Continuità con il luogo e con le persone

Ha gli occhi vispi e il viso entusiasta mentre racconta la sua storia Carlo Babini che, dopo una carriera in multinazionali come DuPont e Bacardi Martini, nel 2018, a 41 anni, ha preso le redini di Bacamul, l’azienda immobiliare di famiglia, ereditando dal padre Roberto e dallo zio Achille l’approccio cauto e appassionato di chi non ha debiti e non deve rispondere ad azionisti insaziabili. Da quando hanno comprato il primo hotel a Venezia, il Londra Palace nel 1938, al secondo a Firenze, sono passati la bellezza di 65 anni. «Non bisogna avere fretta, passerà un altro treno», è il motto di casa. È infatti il 2003 quando i Babini comprano The Place (ex JK Place). «Un gioiellino, sotto gli occhi di tutti: posizione spettacolare davanti a Santa Maria Novella, una delle basiliche più belle del Rinascimento, poche camere, design raffinatissimo», spiega Carlo. Continuità è la parola d’ordine della famiglia, con il territorio e con le persone. Claudio Meli, ex concierge e attuale direttore dell’hotel, è il loro uomo a Firenze come Alain Bullo lo è nella pole position di Riva degli Schiavoni. Fiorentino il primo, veneziano il secondo (anzi è cresciuto in hotel perché suo padre ci ha lavorato una vita) trattano l’hotel come fosse la loro casa. Nella concezione aziendale, il rapporto di lavoro è un po’ come un matrimonio: richiede investimento da entrambe le parti, ma se c’è un obiettivo comune sano e basato su buoni principi, si raggiunge il successo e, soprattutto, può durare per sempre, come dimostrano i molti contratti più che decennali.

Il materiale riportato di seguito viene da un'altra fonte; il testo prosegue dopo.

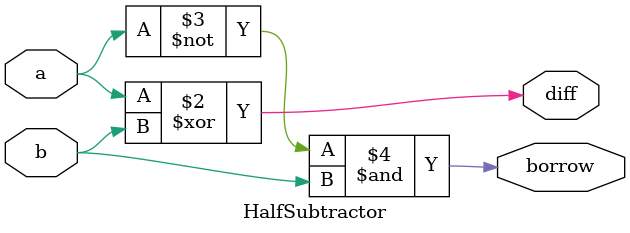
<source format=v>
module HalfSubtractor(a,b,diff, borrow);
  
  input a, b;
  output reg diff, borrow;
  always @(*) begin
  diff <= a^b;
    borrow <= ~a&b;
  end
endmodule
</source>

Nel 2011 arriva il terzo albergo, Borgo dei Conti, immerso in un magnifico parco a una trentina di chilometri da Perugia. Di nuovo, è stato un innamoramento a prima vista a convincerli a comprare quel castello diroccato in mezzo al nulla dove si vedeva la luce del tetto filtrare tra le solette sfondate fino al piano terra. Dopo una prima ristrutturazione, francamente un po’ troppo business, il borgo è di nuovo un cantiere che l’anno prossimo diventerà un country resort come si addice alla sua posizione in una regione, l’Umbria, dove il turismo è cominciato con il passo giusto: sostenibile, spirituale e a contatto con la natura.

Ora gli hotel sono tre, e con la nuova idea di centralizzare sotto il medesimo ombrello le singole realtà, all’inizio del 2023 è nata la collezione The Hospitality Experience per condividere la gestione e le missioni dell’azienda: offrire un’accoglienza di alto livello, mantenere un carattere famigliare, valorizzare le unicità dei territori. Tutto il contrario della globalizzazione di cui Carlo Babini si dichiara acerrimo nemico anche come viaggiatore: «Globalizzazione uguale standardizzazione. Mi chiedo perché fare ore e ore di volo e pagare cifre folli per trovare le stesse camere, gli stessi menù, gli stessi negozi a Ginevra, a New York e a Hong Kong. Quando viaggio, spero di sperimentare l’accoglienza locale, assaggiare cibi nuovi, incontrare un artigiano che fa qualcosa di unico».

Riflessioni che già da un paio di anni hanno portato i Babini a concepire i propri hotel come soggetti attivi nel tessuto sociale in cui si trovano, lasciandosi alle spalle le vecchie definizioni di luoghi dove si dorme per qualche notte e basta. L’hotel (e le persone che ci lavorano) è il tramite più diretto e naturale tra turista e destinazione. Così è nata l’idea di The Place of Wonders, una fondazione che salvaguarda e supporta la creatività italiana, per esempio con borse di studio per aspiranti artigiani e artisti.

Il progetto è iniziato al The Place un anno fa, con l’invito agli ospiti a visitare alcune botteghe scelte e con la creazione di un fondo per le donazioni, e ora è pronto a partire al Londra Palace con gli artigiani veneziani. Di nuovo il progetto è frutto della complicità tra direttori profondamente radicati nel territorio e la famiglia, in questo caso rappresentata da Michela Canzi Blanc, moglie di Carlo Babini, il quale ricorda orgogliosamente l’insegnamento della nonna benefattrice: «Agiva senza esibire le sue opere che hanno concretamente aiutato moltissime persone», delle quali il nipote ancora raccoglie la riconoscenza.